(Figure understanding tasks)

▽

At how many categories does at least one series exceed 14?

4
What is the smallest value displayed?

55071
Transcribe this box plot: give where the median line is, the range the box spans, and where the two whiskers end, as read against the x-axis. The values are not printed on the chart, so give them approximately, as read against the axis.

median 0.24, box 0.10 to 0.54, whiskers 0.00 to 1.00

△

- To-do item
List each line of the items above that contains the word "whiskers".

- Output below
Transcribe this box plot: give where the median line is, the range the box spans, and where the two whiskers end, as read against the x-axis. The values are not printed on the chart, so give them approximately, as read against the axis.
median 0.24, box 0.10 to 0.54, whiskers 0.00 to 1.00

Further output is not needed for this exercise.